- Born: November 3, 1938 Exeter, New Hampshire, U.S.
- Died: August 23, 2007 (aged 68) Durham, North Carolina, U.S.
- Education: University of New Hampshire University of California, Berkeley (PhD)
- Occupation: Historian
- Spouse: Ann Berry ​(m. 1961)​
- Children: 2

= John F. Richards =

American historian (1938–2007)

John F. Richards (November 3, 1938 – August 23, 2007) was a historian of South Asia and in particular of the Mughal Empire. He was professor of history at Duke University in North Carolina, and a recipient in 2007 of the Distinguished Contributions to Asian Studies Award. He participated in and encouraged a multi-disciplinary, multi-regional approach to studies.

== Life ==
John Richards was born on November 3, 1938, in Exeter, New Hampshire. His parents, Frank F. Richards and Ella Higgins Richards, subsequently had two more children.

Richards graduated from the University of New Hampshire as valedictorian in 1961 and on the same day he married his high school sweetheart, Ann Berry. The couple moved to California and, in 1968, to Madison when he received an appointment at the University of Wisconsin. He was awarded a PhD in history by the University of California, Berkeley, in 1970. His thesis, later published at Mughal Administration in Golconda (1975), was written under the direction of Thomas R. Metcalf. This established him as "one of the leading historians of the Mughal Empire in the United States", according to David Gilmartin, and he went on to write a volume of The New Cambridge History of India titled The Mughal Empire (1993).
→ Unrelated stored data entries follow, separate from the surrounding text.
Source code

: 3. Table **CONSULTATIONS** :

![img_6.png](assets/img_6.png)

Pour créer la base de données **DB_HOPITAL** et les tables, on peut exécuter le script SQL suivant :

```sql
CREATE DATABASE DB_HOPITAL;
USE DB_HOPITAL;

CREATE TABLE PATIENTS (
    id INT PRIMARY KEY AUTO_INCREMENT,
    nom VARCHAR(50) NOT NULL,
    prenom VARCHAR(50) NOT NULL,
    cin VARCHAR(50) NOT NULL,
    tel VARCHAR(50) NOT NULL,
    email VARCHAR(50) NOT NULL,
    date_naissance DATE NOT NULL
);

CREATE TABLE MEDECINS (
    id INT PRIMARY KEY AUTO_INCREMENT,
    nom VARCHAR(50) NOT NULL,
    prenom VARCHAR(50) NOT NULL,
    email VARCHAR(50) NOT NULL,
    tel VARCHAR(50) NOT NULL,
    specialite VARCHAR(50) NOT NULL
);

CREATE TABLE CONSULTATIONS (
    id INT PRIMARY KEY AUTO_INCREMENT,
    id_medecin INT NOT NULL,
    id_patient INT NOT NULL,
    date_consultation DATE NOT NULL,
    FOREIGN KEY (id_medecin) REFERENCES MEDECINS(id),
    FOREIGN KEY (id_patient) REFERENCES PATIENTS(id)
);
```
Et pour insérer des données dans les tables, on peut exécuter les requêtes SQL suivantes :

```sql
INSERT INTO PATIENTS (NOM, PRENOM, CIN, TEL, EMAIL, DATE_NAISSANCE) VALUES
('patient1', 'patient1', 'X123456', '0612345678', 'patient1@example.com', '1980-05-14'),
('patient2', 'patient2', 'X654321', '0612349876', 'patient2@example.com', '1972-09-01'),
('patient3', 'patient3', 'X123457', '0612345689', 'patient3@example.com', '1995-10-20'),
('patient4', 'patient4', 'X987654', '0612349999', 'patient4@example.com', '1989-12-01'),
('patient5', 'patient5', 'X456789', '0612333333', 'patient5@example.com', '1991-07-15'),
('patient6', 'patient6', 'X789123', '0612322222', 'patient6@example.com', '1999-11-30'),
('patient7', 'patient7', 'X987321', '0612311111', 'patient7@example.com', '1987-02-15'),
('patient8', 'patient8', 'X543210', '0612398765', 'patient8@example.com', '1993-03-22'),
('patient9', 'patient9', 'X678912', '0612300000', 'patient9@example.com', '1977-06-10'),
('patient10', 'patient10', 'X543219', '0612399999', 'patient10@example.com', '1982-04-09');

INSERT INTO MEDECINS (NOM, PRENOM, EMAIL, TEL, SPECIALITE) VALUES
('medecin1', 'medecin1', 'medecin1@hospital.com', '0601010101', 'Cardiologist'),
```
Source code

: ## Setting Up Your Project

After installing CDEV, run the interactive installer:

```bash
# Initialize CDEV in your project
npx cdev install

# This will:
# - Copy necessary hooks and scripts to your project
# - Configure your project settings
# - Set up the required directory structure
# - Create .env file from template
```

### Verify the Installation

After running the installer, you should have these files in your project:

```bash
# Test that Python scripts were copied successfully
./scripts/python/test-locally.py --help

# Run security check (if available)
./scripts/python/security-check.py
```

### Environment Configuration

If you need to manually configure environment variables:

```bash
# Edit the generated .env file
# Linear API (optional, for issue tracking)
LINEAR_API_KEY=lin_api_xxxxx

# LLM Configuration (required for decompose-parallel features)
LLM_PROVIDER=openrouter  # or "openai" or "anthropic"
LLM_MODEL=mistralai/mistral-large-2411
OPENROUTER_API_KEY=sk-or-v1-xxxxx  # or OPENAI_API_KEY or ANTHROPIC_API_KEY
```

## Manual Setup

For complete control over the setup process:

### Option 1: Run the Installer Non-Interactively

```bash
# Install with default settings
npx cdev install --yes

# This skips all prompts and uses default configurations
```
Other works by Richards on the Mughal period include The Imperial Monetary System of Mughal India (1987) and Kingship and Authority in South Asia (1998). The impact of the Mughal empire on world events caused him to consider the Mughals to be an "early modern" empire, rather than the medieval one that most commentators believed it to be. It was this belief that led him into studies of world trade and state finances, as well as early modern world environmental history. In 2003, he published The Unending Frontier: Environmental History of the Early Modern World (2003).

Richards had worked at Duke University since 1977. He was heavily involved with administration of the Council of American Overseas Research Centers and in reforming the troubled American Institute of Pakistan Studies. He was also in the vanguard of establishing the American Institute of Afghanistan Studies, the first meeting of which took place at Duke University in 2003 and of which he was the founding president.

Richards died of cancer at home in Durham, North Carolina, on August 23, 2007, days before he was due to retire. He had two children.

A festschrift titled Expanding Frontiers in South Asian and World History: Essays in Honour of John F. Richards was published in 2013, edited by Richard M. Eaton, Munis D. Faruqui, Gilmartin and Sunil Kumar.

In 2011, the American Historical Association inaugurated a prize named in his honor. This is awarded for the best book on South Asian history published during each year.